→ Records supplied:

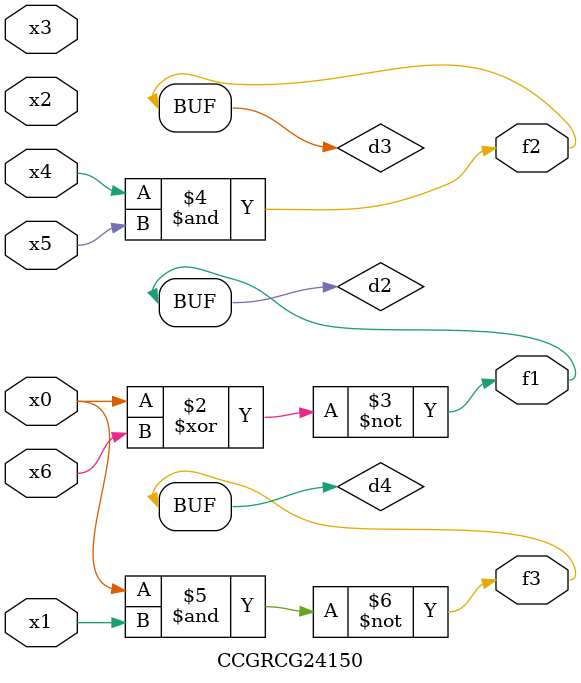
<source format=v>
module CCGRCG24150(
	input x0, x1, x2, x3, x4, x5, x6,
	output f1, f2, f3
);

	wire d1, d2, d3, d4;

	nor (d1, x0);
	xnor (d2, x0, x6);
	and (d3, x4, x5);
	nand (d4, x0, x1);
	assign f1 = d2;
	assign f2 = d3;
	assign f3 = d4;
endmodule

</source>
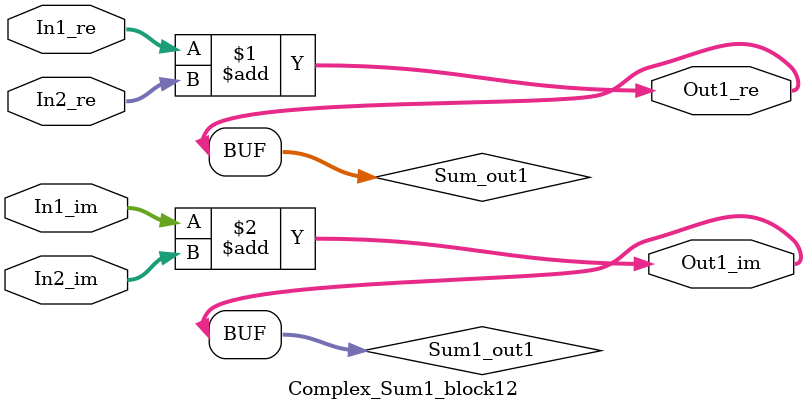
<source format=v>



`timescale 1 ns / 1 ns

module Complex_Sum1_block12
          (In1_re,
           In1_im,
           In2_re,
           In2_im,
           Out1_re,
           Out1_im);


  input   signed [36:0] In1_re;  // sfix37_En22
  input   signed [36:0] In1_im;  // sfix37_En22
  input   signed [36:0] In2_re;  // sfix37_En22
  input   signed [36:0] In2_im;  // sfix37_En22
  output  signed [36:0] Out1_re;  // sfix37_En22
  output  signed [36:0] Out1_im;  // sfix37_En22


  wire signed [36:0] Sum_out1;  // sfix37_En22
  wire signed [36:0] Sum1_out1;  // sfix37_En22


  assign Sum_out1 = In1_re + In2_re;



  assign Out1_re = Sum_out1;

  assign Sum1_out1 = In1_im + In2_im;



  assign Out1_im = Sum1_out1;

endmodule  // Complex_Sum1_block12


</source>
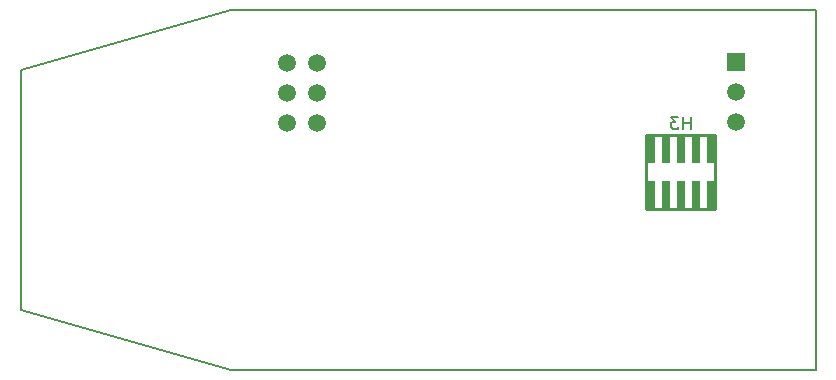
<source format=gbr>
G04 DipTrace 2.4.0.2*
%INBottomAssy.gbr*%
%MOIN*%
%ADD10C,0.0098*%
%ADD11C,0.0055*%
%ADD26R,0.059X0.059*%
%ADD27C,0.0591*%
%ADD28R,0.0299X0.0945*%
%ADD107C,0.0062*%
%FSLAX44Y44*%
G04*
G70*
G90*
G75*
G01*
%LNBotAssy*%
%LPD*%
D26*
X27780Y14200D3*
D27*
Y13200D3*
Y12200D3*
X24791Y11787D2*
D10*
X27090D1*
Y9307D1*
X24791D1*
Y11787D1*
D28*
X26940Y9780D3*
Y11315D3*
X26440Y9780D3*
Y11315D3*
X25940Y9780D3*
Y11315D3*
X25440Y9780D3*
Y11315D3*
X24940Y9780D3*
Y11315D3*
D27*
X13815Y14190D3*
X13820Y13190D3*
Y12190D3*
X12815Y14190D3*
X12820Y13190D3*
Y12190D3*
X26270Y12373D2*
D107*
Y11971D1*
X26002Y12373D2*
Y11971D1*
X26270Y12182D2*
X26002D1*
X25840Y12373D2*
X25630D1*
X25745Y12220D1*
X25687D1*
X25649Y12201D1*
X25630Y12182D1*
X25611Y12124D1*
Y12086D1*
X25630Y12029D1*
X25668Y11990D1*
X25726Y11971D1*
X25783D1*
X25840Y11990D1*
X25859Y12010D1*
X25879Y12048D1*
X3940Y5940D2*
D11*
Y13940D1*
X10940Y15940D1*
X30440D1*
Y3940D1*
X10940D1*
X3940Y5940D1*
M02*

</source>
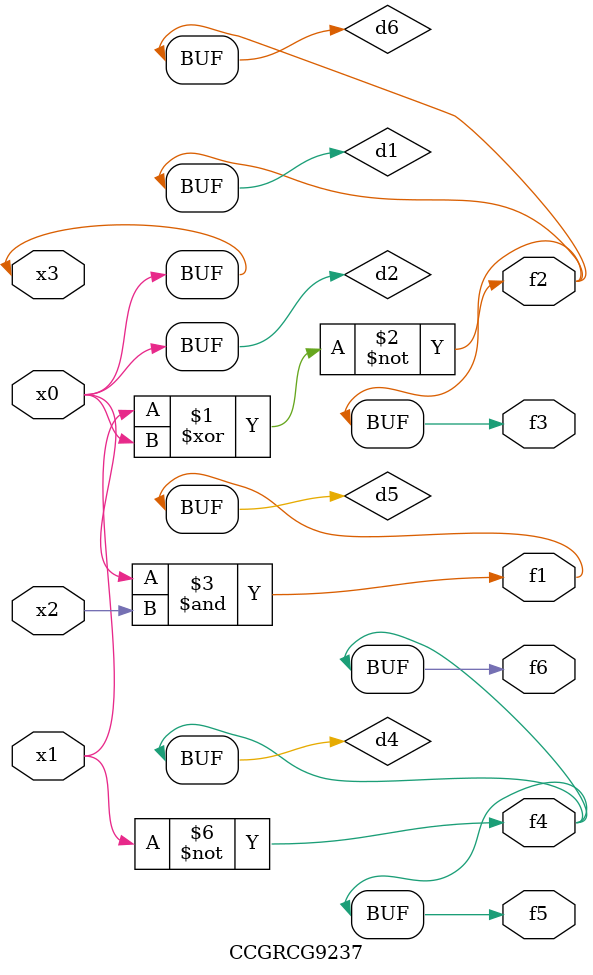
<source format=v>
module CCGRCG9237(
	input x0, x1, x2, x3,
	output f1, f2, f3, f4, f5, f6
);

	wire d1, d2, d3, d4, d5, d6;

	xnor (d1, x1, x3);
	buf (d2, x0, x3);
	nand (d3, x0, x2);
	not (d4, x1);
	nand (d5, d3);
	or (d6, d1);
	assign f1 = d5;
	assign f2 = d6;
	assign f3 = d6;
	assign f4 = d4;
	assign f5 = d4;
	assign f6 = d4;
endmodule

</source>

→ Task directions: Please repeat every record above exactly, leaving the pictures out.

→ The completed task:
<source format=v>
module CCGRCG24150(
	input x0, x1, x2, x3, x4, x5, x6,
	output f1, f2, f3
);

	wire d1, d2, d3, d4;

	nor (d1, x0);
	xnor (d2, x0, x6);
	and (d3, x4, x5);
	nand (d4, x0, x1);
	assign f1 = d2;
	assign f2 = d3;
	assign f3 = d4;
endmodule

</source>
<source format=v>



`timescale 1 ns / 1 ns

module Complex_Sum1_block12
          (In1_re,
           In1_im,
           In2_re,
           In2_im,
           Out1_re,
           Out1_im);


  input   signed [36:0] In1_re;  // sfix37_En22
  input   signed [36:0] In1_im;  // sfix37_En22
  input   signed [36:0] In2_re;  // sfix37_En22
  input   signed [36:0] In2_im;  // sfix37_En22
  output  signed [36:0] Out1_re;  // sfix37_En22
  output  signed [36:0] Out1_im;  // sfix37_En22


  wire signed [36:0] Sum_out1;  // sfix37_En22
  wire signed [36:0] Sum1_out1;  // sfix37_En22


  assign Sum_out1 = In1_re + In2_re;



  assign Out1_re = Sum_out1;

  assign Sum1_out1 = In1_im + In2_im;



  assign Out1_im = Sum1_out1;

endmodule  // Complex_Sum1_block12


</source>
<source format=gbr>
G04 DipTrace 2.4.0.2*
%INBottomAssy.gbr*%
%MOIN*%
%ADD10C,0.0098*%
%ADD11C,0.0055*%
%ADD26R,0.059X0.059*%
%ADD27C,0.0591*%
%ADD28R,0.0299X0.0945*%
%ADD107C,0.0062*%
%FSLAX44Y44*%
G04*
G70*
G90*
G75*
G01*
%LNBotAssy*%
%LPD*%
D26*
X27780Y14200D3*
D27*
Y13200D3*
Y12200D3*
X24791Y11787D2*
D10*
X27090D1*
Y9307D1*
X24791D1*
Y11787D1*
D28*
X26940Y9780D3*
Y11315D3*
X26440Y9780D3*
Y11315D3*
X25940Y9780D3*
Y11315D3*
X25440Y9780D3*
Y11315D3*
X24940Y9780D3*
Y11315D3*
D27*
X13815Y14190D3*
X13820Y13190D3*
Y12190D3*
X12815Y14190D3*
X12820Y13190D3*
Y12190D3*
X26270Y12373D2*
D107*
Y11971D1*
X26002Y12373D2*
Y11971D1*
X26270Y12182D2*
X26002D1*
X25840Y12373D2*
X25630D1*
X25745Y12220D1*
X25687D1*
X25649Y12201D1*
X25630Y12182D1*
X25611Y12124D1*
Y12086D1*
X25630Y12029D1*
X25668Y11990D1*
X25726Y11971D1*
X25783D1*
X25840Y11990D1*
X25859Y12010D1*
X25879Y12048D1*
X3940Y5940D2*
D11*
Y13940D1*
X10940Y15940D1*
X30440D1*
Y3940D1*
X10940D1*
X3940Y5940D1*
M02*

</source>
<source format=v>
module CCGRCG9237(
	input x0, x1, x2, x3,
	output f1, f2, f3, f4, f5, f6
);

	wire d1, d2, d3, d4, d5, d6;

	xnor (d1, x1, x3);
	buf (d2, x0, x3);
	nand (d3, x0, x2);
	not (d4, x1);
	nand (d5, d3);
	or (d6, d1);
	assign f1 = d5;
	assign f2 = d6;
	assign f3 = d6;
	assign f4 = d4;
	assign f5 = d4;
	assign f6 = d4;
endmodule

</source>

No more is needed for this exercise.